Paul wrote these words to a multiethnic congregation. Nearly all the earliest followers of Jesus were Jewish, but the message of the gospel spread throughout the known world and many Gentiles (a catch-all term for non-Jewish people) responded in faith to the story of Jesus. In these communities growing in diversity, problems arose and questions about whether or not someone needed to live specifically as a Jewish Christian caused conflict. In short, people fought over cultural/ethnic supremacy: were Jewish believers more important or valuable in the kingdom of God, and should Gentile believers essentially convert to a Jewish faith-practice?  

Paul communicated this answer -  Absolutely not. 

In Galatians 3:27-29, Paul wasn’t erasing all differences between people, teaching a first century version of “colorblindness.” Rather, he mentioned broad categories (Jew/Greek, slave/free, male/female) in order to bring them all to the feet of Jesus. The allegiance of believers should be with Jesus (we “who were baptized into Christ have clothed [ourselves] with Christ”). And because of finding our primary identity in Jesus, we should then identify with anyone and everyone else who similarly follows him (“for you are all one in Christ Jesus”).  

When I hold fast to concepts of whiteness and allow a racialized and racist society free access to my worldview and identity, I have fundamentally misunderstood something about what it means to identify with Jesus. My teacher, my savior, walked the earth as a dark-skinned Jewish person, a working-class tradesman with no evidence of formal education; he belonged to a marginalized group, since the Jewish people had been conquered by the Romans, whose soldiers occupied the Jewish homeland; from within his own people group, Jesus came from the bad part of town, and he continually upset his community’s religious leaders by challenging their control of the minds and hearts of the common people; he showed love and compassion to the poor, to those with physical injuries and diseases (making them “unclean” in Jewish tradition), to women, and to Gentiles. For me, right now, aligning myself with Jesus means accepting the freedom he gives me to reject our cultural ideas of whiteness and humbly and sincerely repent of my connections to white supremacy.

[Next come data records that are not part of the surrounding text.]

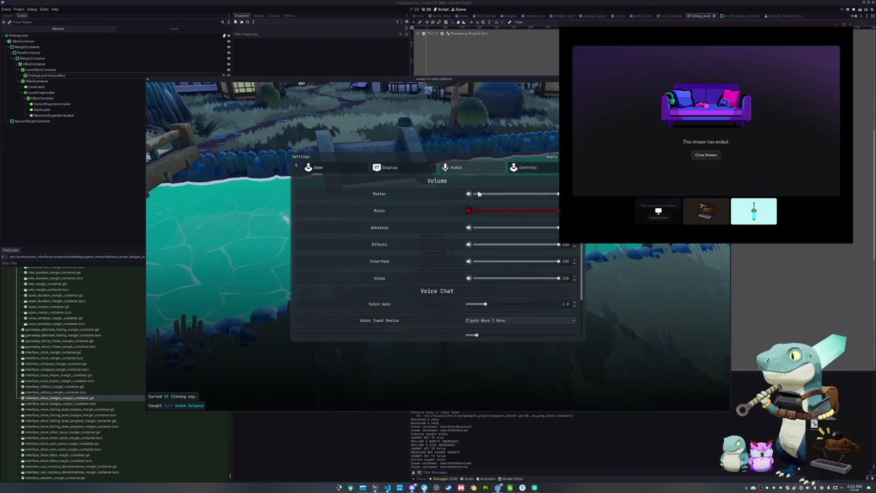
pyautogui.press('Escape')
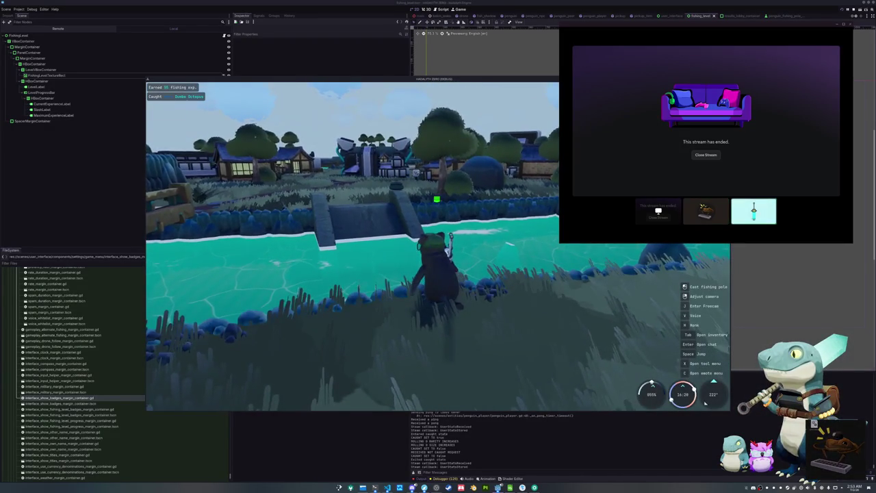
pyautogui.press('Escape')
pyautogui.click(444, 244)
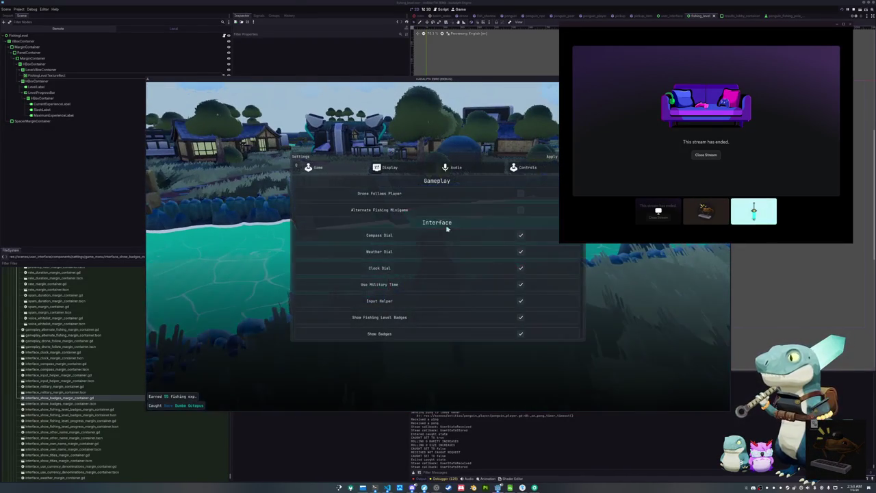
pyautogui.click(452, 168)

This Lenten season, I have no answers and am just trying to listen to God. I asked God what he wanted me to give up and he responded by convicting me regarding my relationship to white supremacy. It would have been easier if he was like, “I don’t know, Eryn, how about pasta?” But, ultimately, I wouldn’t be a better person, a better friend, a better husband and father, or a better Christian, if I shy away from God’s difficult request in favor of something simpler. And I know he’s asking me to give up other things, as well. White supremacy is a deep, wide, and insidious problem, but it’s one of many areas of my life that need to be transformed by Jesus. As I reflect during this time of year, I hope you’ll indulge me if I choose to share my thoughts with you. And I hope hearing my thoughts, frustrations, and moments of conviction, gives you something to think and pray about.